Suiza lanzó un amplio proceso de reclutamiento internacional para cubrir una escasez de personal cualificado que mantiene desde 2020. El país busca incorporar a 85.000 trabajadores extranjeros, ofreciendo salarios que van desde 3.500 hasta 6.500 euros al mes, dependiendo del puesto, la especialidad y la experiencia. De acuerdo con el medio suizo Marie France, esta estrategia busca reforzar sectores esenciales como salud, hostelería, turismo, ingeniería y tecnología.
Las autoridades suizas reconocieron que la llegada de refugiados por la guerra entre Rusia y Ucrania no será suficiente para cubrir el déficit actual, que podría llegar a 365.000 vacantes antes de que termine el año. El sector sanitario es uno de los más presionados: uno de cada cuatro médicos en Suiza tiene más de 60 años, lo que ha acelerado la necesidad de atraer talento extranjero. La demanda abarca desde cirujanos y enfermeros hasta cocineros, camareros, conductores, ingenieros y especialistas en informática.
El país está abierto tanto a profesionales con experiencia como a recién egresados, y las oportunidades se encuentran en todo el territorio. Para aplicar desde el extranjero, la vía más ágil es hacerlo mediante agencias de contratación suizas como Adecco, que canalizan ofertas adaptadas al perfil de cada trabajador. Otra alternativa es el régimen de trabajador transfronterizo, que permite laborar en Suiza y vivir en Francia bajo el permiso G, con normativas particulares en temas de seguro médico, impuestos y prestaciones laborales.

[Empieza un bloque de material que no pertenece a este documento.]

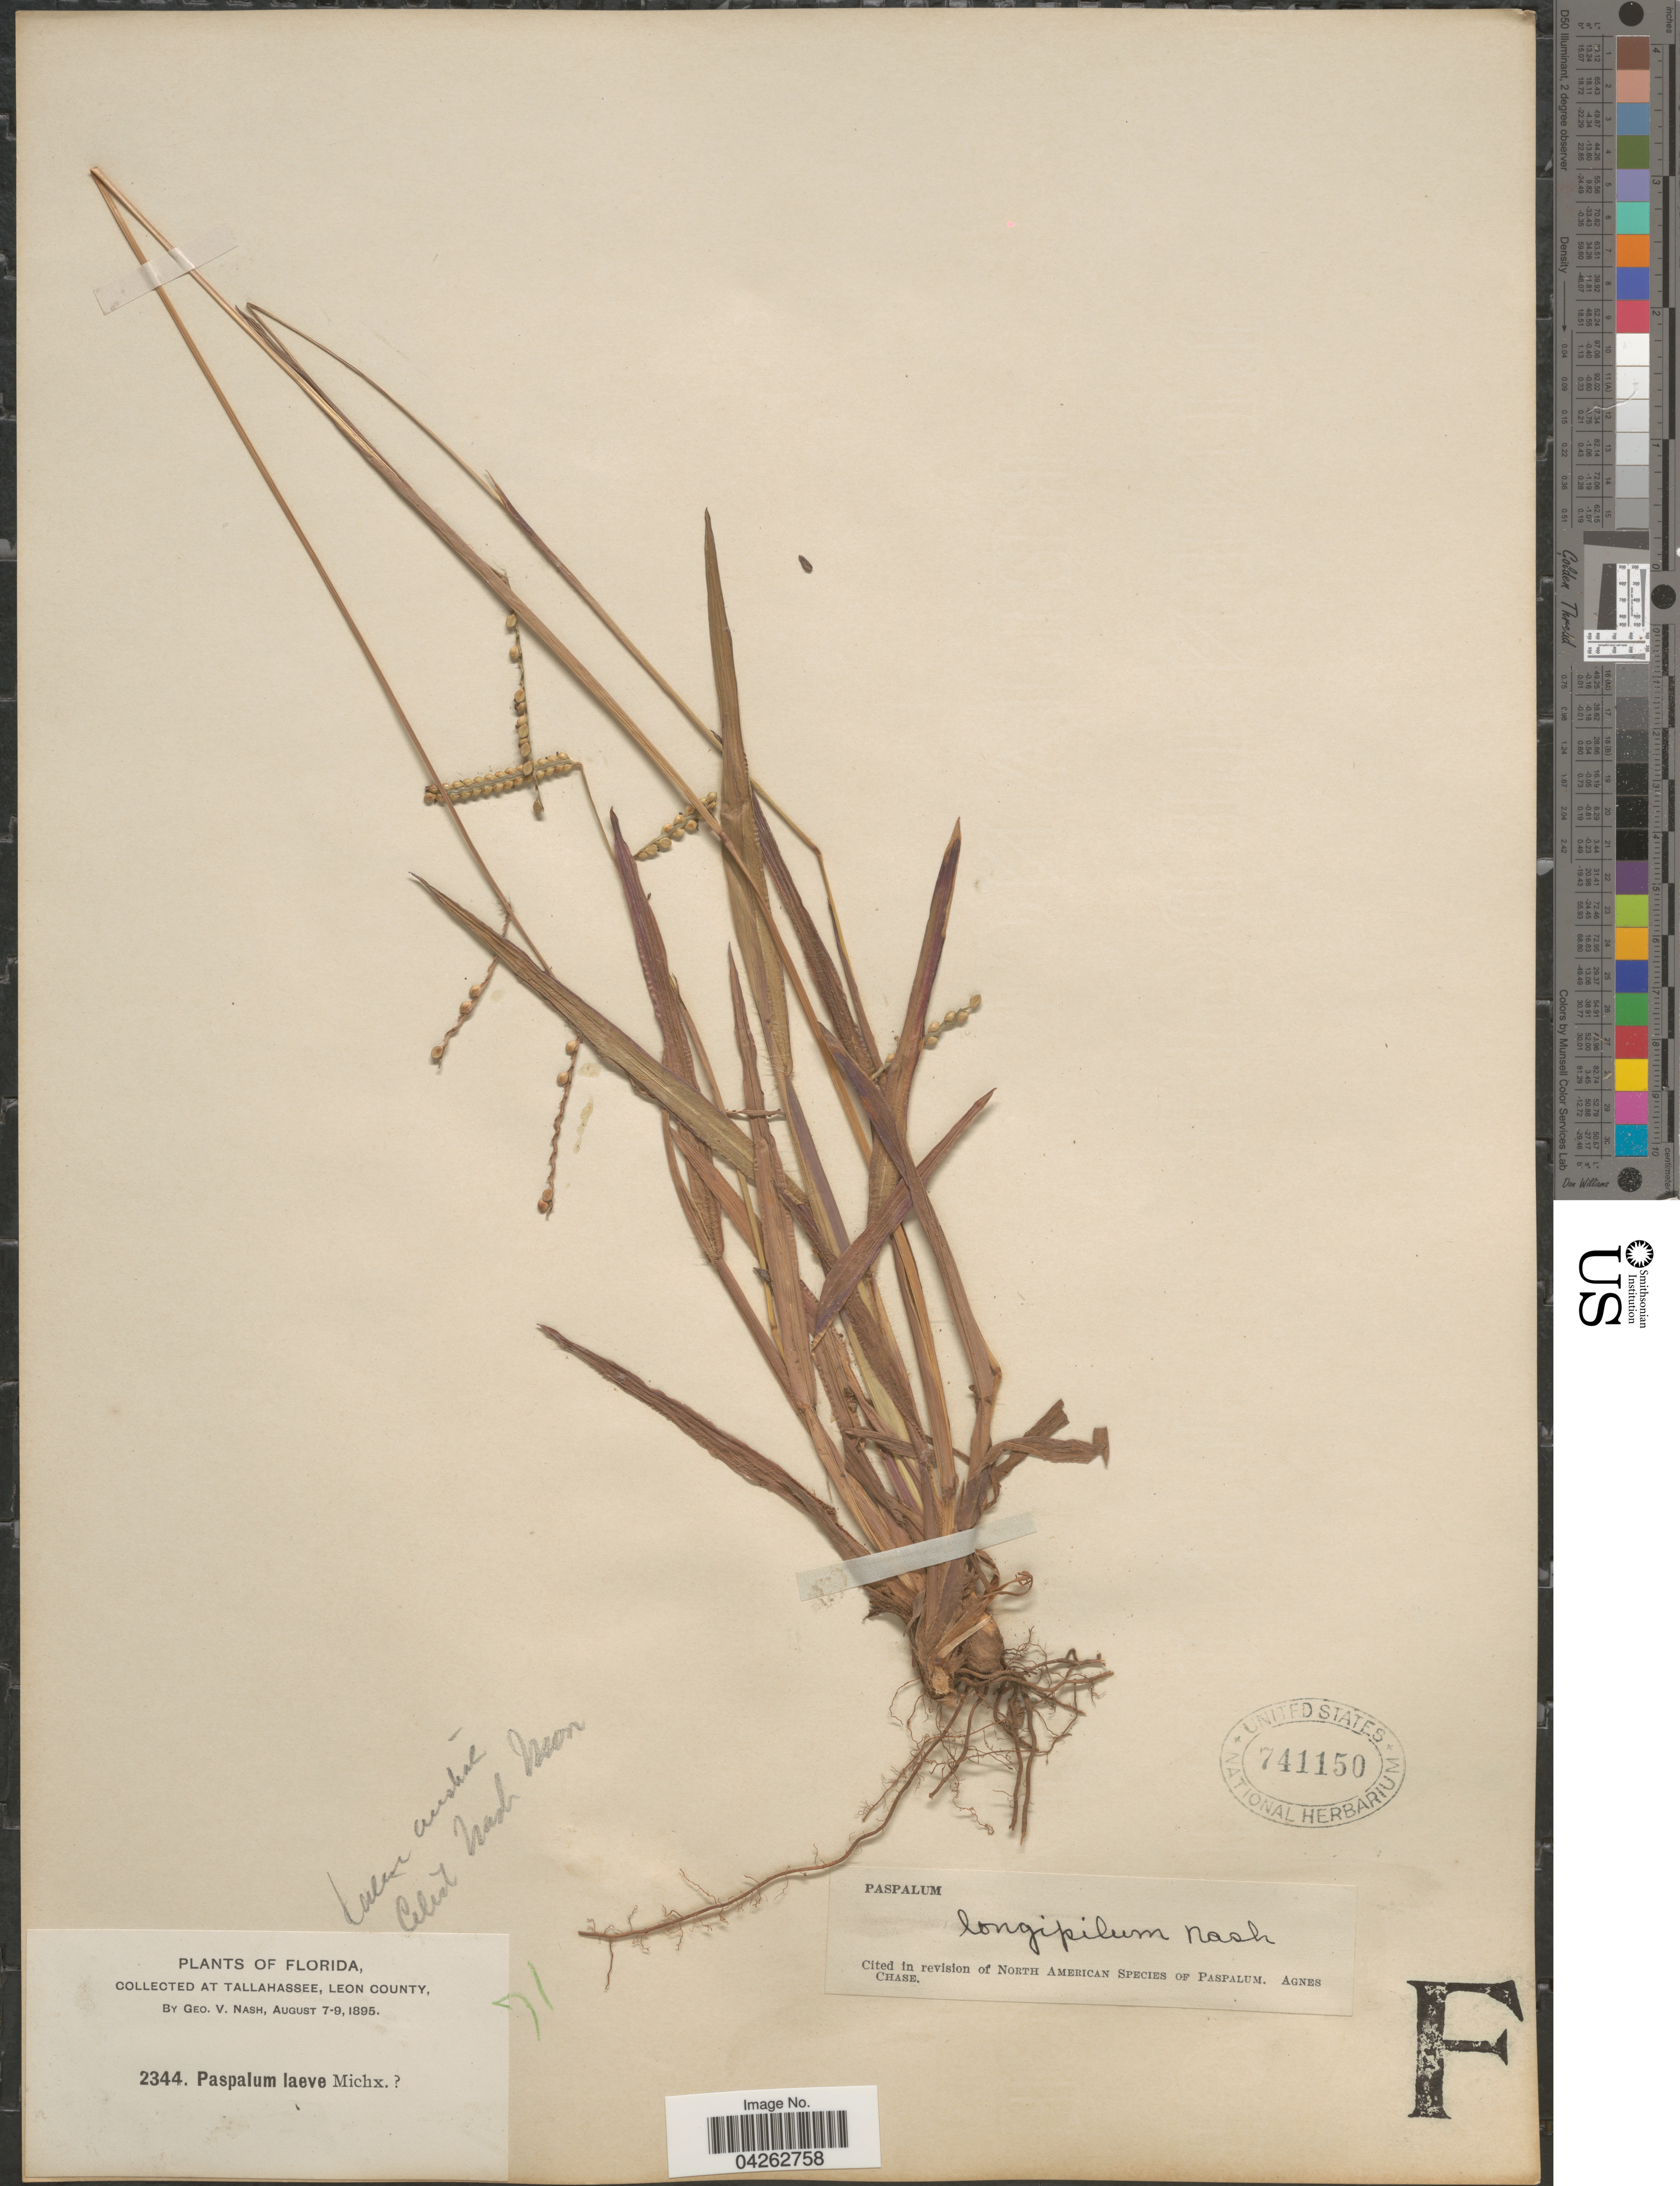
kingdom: Plantae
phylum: Tracheophyta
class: Liliopsida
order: Poales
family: Poaceae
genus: Paspalum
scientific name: Paspalum longipilum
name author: Nash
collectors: G. V. Nash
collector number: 2344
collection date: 1895-08-07/1895-08-09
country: United States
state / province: Florida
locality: At Tallahassee, Leon County.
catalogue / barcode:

Quienes buscan una oportunidad en Suiza deben considerar requisitos básicos como el dominio del alemán, italiano o suizo alemán, dependiendo de la región. También se valoran la puntualidad, la autonomía y la adaptación a las costumbres locales. En algunos casos, la homologación de títulos puede requerir trámites adicionales, pero las ventajas salariales y fiscales han convertido al país en uno de los destinos laborales más atractivos de Europa.